Skye has lowered my status to a level that fluctuates between inconsequential and scum of the earth. For the past few days, I have heard nothing but NO. NO – I won’t do my schoolwork. NO – I won’t clean my room. NO – I won’t apologize for hitting my brother. NO – I won’t clean up the mess I made in the kitchen. NO – I won’t and don’t respect you. I finally exploded yesterday with: “I hate the way you treat me! I quit!” Skye calmly responded, “You can’t quit your daughter.”
She was right, of course. And I later apologized for my outburst. She didn’t want to hear an explanation. She never does these days. She just wants me to fulfill her desires of the moment.
After my outburst yesterday, I sunk into a deep despair. I was nothing and nobody. I would never amount to anything. I had sacrificed all my personal dreams for this – for THIS! Even the time I had to exercise, to volunteer at the other kids’ schools, to prepare for future employment, to take care of ME – was gone. I had given it all up to homeschool this ungrateful, hurtful girl. And my afternoons, once Sherry arrives to relieve me of Skye-duty, are no better. I am an unpaid taxi service, commuting to distant private schools that are the “best places” for my unique children. More sacrifice of time and money. And speaking of money – I make very little. I spend the money that John makes. Hadn’t I been the one with the more lucrative employment when John and I married? That was gone too. And just in case I wasn’t already aware of this failure, Skye was quick to point it out. As we drove along in the van, listening to one of her radio stations, the DJ received calls from women who were complaining about stereotypes they most disliked pertaining to their gender. One woman complained, “I hate it when they assume a mom is nothing more than a mom. I’m a single parent, raising three kids, and going to law school.” Skye turned to me, “You’ll never be anything but a mom.” Though I was aware she said this to hurt me, the truth is that she’s never seen me pursue the work for which I have been educated. She never knew me as a teacher, youth minister, sexual assault prevention coordinator, adoption agency administrator, writer, or attorney. The lawyer suits collected dust and were then donated to other women in pursuit of professional careers years ago.
My fantasy about what parenthood would be like is nothing like what I am experiencing now. I think about my own mother who tried to support me even when she did not completely understand my particular “rebellion.” I was a young teenager becoming educated about the women’s rights movement. There was an end-of-the-season basketball banquet coming up. All the young men would wear suits. All the young women would wear pretty dresses. I told my mother I wanted to wear a man’s suit to “prove” that girls could do anything boys could do. She went out, found a pattern and material, and sewed a three-piece suit for me to wear to the banquet. My mother didn’t try to change me. She just tried to keep up with my development and let me know, in her own way, that I could count on her.
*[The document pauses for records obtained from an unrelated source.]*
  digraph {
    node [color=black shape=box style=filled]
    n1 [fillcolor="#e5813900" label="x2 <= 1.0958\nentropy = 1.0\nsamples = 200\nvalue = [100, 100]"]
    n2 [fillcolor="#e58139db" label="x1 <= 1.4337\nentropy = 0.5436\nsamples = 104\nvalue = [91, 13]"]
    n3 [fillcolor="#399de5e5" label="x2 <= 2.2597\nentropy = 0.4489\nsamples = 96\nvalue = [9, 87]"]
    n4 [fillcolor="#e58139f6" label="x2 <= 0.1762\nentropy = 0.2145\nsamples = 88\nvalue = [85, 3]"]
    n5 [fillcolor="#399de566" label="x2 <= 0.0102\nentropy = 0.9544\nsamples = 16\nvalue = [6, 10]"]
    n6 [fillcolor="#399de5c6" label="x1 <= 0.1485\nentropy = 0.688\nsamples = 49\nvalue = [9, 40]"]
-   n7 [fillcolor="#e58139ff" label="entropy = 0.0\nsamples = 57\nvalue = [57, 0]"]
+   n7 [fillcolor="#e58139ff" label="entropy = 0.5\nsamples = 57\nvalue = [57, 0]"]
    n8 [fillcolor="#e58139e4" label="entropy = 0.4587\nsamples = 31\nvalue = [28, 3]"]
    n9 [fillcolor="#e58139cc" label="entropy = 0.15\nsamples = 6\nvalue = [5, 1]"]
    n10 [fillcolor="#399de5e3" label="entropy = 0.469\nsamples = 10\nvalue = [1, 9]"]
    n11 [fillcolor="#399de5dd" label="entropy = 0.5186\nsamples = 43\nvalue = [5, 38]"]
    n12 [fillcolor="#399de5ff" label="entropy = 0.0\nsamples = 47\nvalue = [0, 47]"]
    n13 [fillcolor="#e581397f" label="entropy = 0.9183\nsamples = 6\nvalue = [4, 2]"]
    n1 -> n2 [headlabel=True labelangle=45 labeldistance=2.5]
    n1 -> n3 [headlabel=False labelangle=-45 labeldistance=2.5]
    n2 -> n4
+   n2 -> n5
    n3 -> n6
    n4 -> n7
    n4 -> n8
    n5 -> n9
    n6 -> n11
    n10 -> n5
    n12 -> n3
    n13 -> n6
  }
I also thought about my father’s way of parenting me. We lived in an old house, built in the early 1900s. We did not have air-conditioning. Instead, we had an attic fan that was turned on at night to drag the cooler air outside into our hot house. One summer, we had a cat who gave birth to a litter of four kittens. Knowing we would not be able to keep them, we four children gave the kittens our names as temporary ones: Becky, Marc, Joanna, and Tim. On a hot summer night, unbeknownst to me, my dad set up a folded card table in the doorway to our screen porch – the porch where the kittens were located – so that the door could be opened and the attic fan could pull cool air into the house. In the morning, I rushed downstairs to play with the kittens and discovered, to my horror, that the kittens had pulled down the table. Becky had been crushed and had died. My father was teaching a class at the university that morning. I grabbed my bicycle and pedaled furiously to the school to find him. I stood in the doorway of his classroom, tears streaming down my face, until he saw him. He excused himself from the class and ushered me into the stairwell where I proceeded to tell the tragic story, screaming at him, blaming him, and beating his chest with my fists. He stood and took my abuse, not responding with excuse or explanation, until all the anger had drained from my body. As I began to cry — huge, ugly sobs, he wrapped his arms around me and held me until I was recovered enough to get back on my bike and go home.
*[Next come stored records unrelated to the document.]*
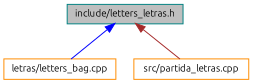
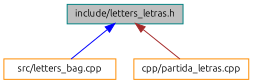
  digraph {
    fontname=Ubuntu
    node [color=darkorange fillcolor=white fontname=Ubuntu fontsize=10 shape=record style=filled]
    edge [dir=back fontname=Ubuntu fontsize=10 labelfontname=Helvetica labelfontsize=10 style=solid]
    n1 [color=teal fillcolor=grey75 fontcolor=black height=0.2 label="include/letters_letras.h" width=0.4]
-   n2 [height=0.2 label="letras/letters_bag.cpp" width=0.4]
-   n3 [height=0.2 label="src/partida_letras.cpp" width=0.4]
+   n2 [height=0.2 label="src/letters_bag.cpp" width=0.4]
+   n3 [height=0.2 label="cpp/partida_letras.cpp" width=0.4]
    n1 -> n2 [color=blue]
    n1 -> n3 [color=brown]
  }
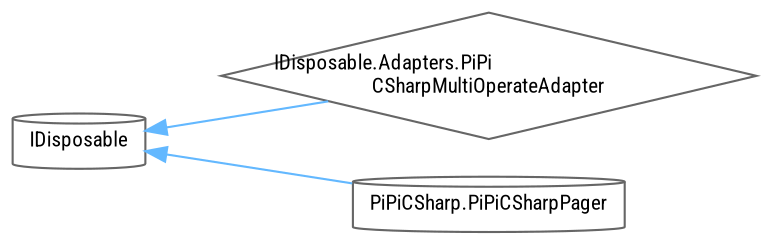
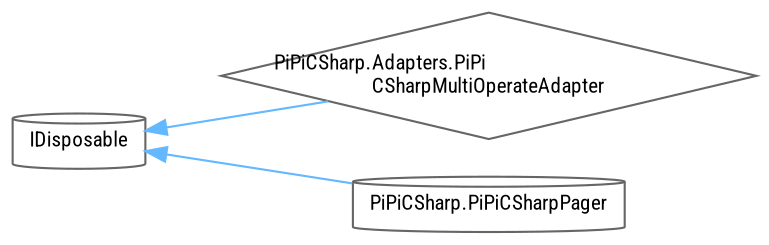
  digraph {
    fontname="Roboto Condensed"
    rankdir=LR
    node [color=gray40 fillcolor=white fontname="Roboto Condensed" fontsize=10 shape=cylinder style=filled]
    edge [color=steelblue1 dir=back fontname="Roboto Condensed" fontsize=10 labelfontname=Helvetica labelfontsize=10 style=solid]
    n1 [height=0.2 label=IDisposable width=0.4]
-   n2 [height=0.2 label="IDisposable.Adapters.PiPi\lCSharpMultiOperateAdapter" shape=diamond width=0.4]
+   n2 [height=0.2 label="PiPiCSharp.Adapters.PiPi\lCSharpMultiOperateAdapter" shape=diamond width=0.4]
    n3 [height=0.2 label="PiPiCSharp.PiPiCSharpPager" width=0.4]
    n1 -> n2
    n1 -> n3
  }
As I often think in theological terms, I have revisited this memory many times to remind myself about God’s parental love. God allows us to rage at injustice without making excuses, but holds us in our grief until we are ready to go on.
I concluded: My parents were just plain better at parenting than I am. Why doesn’t Skye see my presence as her “learning coach” in this online school as the equivalent of the three-piece suit my mom made for me? Why doesn’t she fall into my arms for comfort when things go badly or she experiences “injustice”? What am I doing wrong?
Is there a lesson in all this? Yes. But it doesn’t come from me. It comes from Skye: “You can’t quit your daughter.”… or your other children. No matter how badly I perform on a given day, I can’t quit. I can ask for help. I can rage. I can cry and whine. But, no matter what they throw at me, I won’t quit.